Une succession sous les bombes, neuf jours après le début de la guerre
Ali Khamenei a été tué le premier jour de l’offensive israélo-américaine baptisée «Opération Rising Lion», lancée le 28 février. Depuis cette date, un triumvirat assurait l’intérim : le président Massoud Pezeshkian, le chef du pouvoir judiciaire Gholamhossein Mohseni Ejei et le dignitaire religieux Alireza Arafi.
L’Assemblée des experts, organe de 88 clercs habilités à nommer et révoquer le guide suprême, s’est réunie dans des conditions de sécurité extrêmes. Une frappe israélienne avait visé l’immeuble où elle devait initialement se réunir pour procéder au vote.
Mojtaba Khamenei, favori sous pression américaine et israélienne
Le nom du fils du défunt guide suprême, Mojtaba Khamenei, 56 ans, circulait depuis plusieurs jours comme favori. Selon trois responsables iraniens cités par le New York Times, il bénéficiait du soutien des Gardiens de la révolution. Donald Trump avait déclaré jeudi au site Axios qu’il n’accepterait pas sa nomination, et a réagi à la confirmation en prévenant que le nouveau guide suprême «ne tiendra pas longtemps». Israel Katz, ministre de la Défense israélien, avait prévenu que tout successeur désigné constituerait «une cible certaine».

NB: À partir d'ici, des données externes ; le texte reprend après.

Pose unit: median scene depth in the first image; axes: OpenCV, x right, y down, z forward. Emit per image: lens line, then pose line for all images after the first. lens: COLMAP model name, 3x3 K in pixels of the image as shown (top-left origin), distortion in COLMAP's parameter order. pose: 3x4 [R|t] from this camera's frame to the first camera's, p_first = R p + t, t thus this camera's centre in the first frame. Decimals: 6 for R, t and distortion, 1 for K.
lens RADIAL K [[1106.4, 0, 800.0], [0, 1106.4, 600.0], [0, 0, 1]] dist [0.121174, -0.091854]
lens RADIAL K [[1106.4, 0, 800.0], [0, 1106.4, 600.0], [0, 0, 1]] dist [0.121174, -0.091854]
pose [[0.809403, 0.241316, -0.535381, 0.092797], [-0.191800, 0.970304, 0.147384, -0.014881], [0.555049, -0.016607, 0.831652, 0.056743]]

Le silence initial autour de l’identité de l’élu s’expliquait par ces menaces : nommer officiellement le nouveau guide revenait à désigner une cible aux frappes américaines et israéliennes, selon l’analyste Hossein Aghaei, interrogé par Iran International. Mojtaba Khamenei n’a jamais occupé de poste officiel au sein du gouvernement iranien. Sanctionné par Washington depuis 2019, il est présenté par les câbles diplomatiques américains publiés par WikiLeaks comme «le pouvoir derrière les toges» — référence à son rôle central au sein du Bureau du Guide, la Maison qui supervise l’ensemble de l’appareil d’État iranien.

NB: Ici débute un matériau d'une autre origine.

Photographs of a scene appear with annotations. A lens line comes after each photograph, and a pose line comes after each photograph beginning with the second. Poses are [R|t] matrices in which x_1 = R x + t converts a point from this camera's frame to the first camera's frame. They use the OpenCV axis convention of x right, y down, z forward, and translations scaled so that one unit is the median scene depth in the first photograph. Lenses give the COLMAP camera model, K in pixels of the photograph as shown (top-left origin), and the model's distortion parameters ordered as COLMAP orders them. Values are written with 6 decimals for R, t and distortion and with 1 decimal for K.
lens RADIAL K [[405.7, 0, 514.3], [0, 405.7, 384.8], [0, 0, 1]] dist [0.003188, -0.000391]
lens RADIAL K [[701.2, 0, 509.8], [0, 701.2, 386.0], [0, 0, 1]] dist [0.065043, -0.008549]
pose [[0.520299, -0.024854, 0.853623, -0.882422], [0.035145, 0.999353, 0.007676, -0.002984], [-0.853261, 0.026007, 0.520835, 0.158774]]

Un régime contraint d’assurer sa continuité en temps de guerre
La Constitution iranienne contraint l’Assemblée des experts à désigner un successeur dans les meilleurs délais après la vacance du poste. Depuis 1989, date à laquelle Ali Khamenei avait lui-même accédé à la fonction après la mort de l’ayatollah Rouhollah Khomeini, aucune succession n’avait été opérée. L’Iran, qui affirme pouvoir tenir au moins six mois face à la coalition israélo-américaine, continue de subir des frappes intenses sur Téhéran et ses environs. Des dépôts pétroliers ont été touchés dans la nuit de samedi à dimanche, interrompant temporairement la distribution de carburant dans la capitale.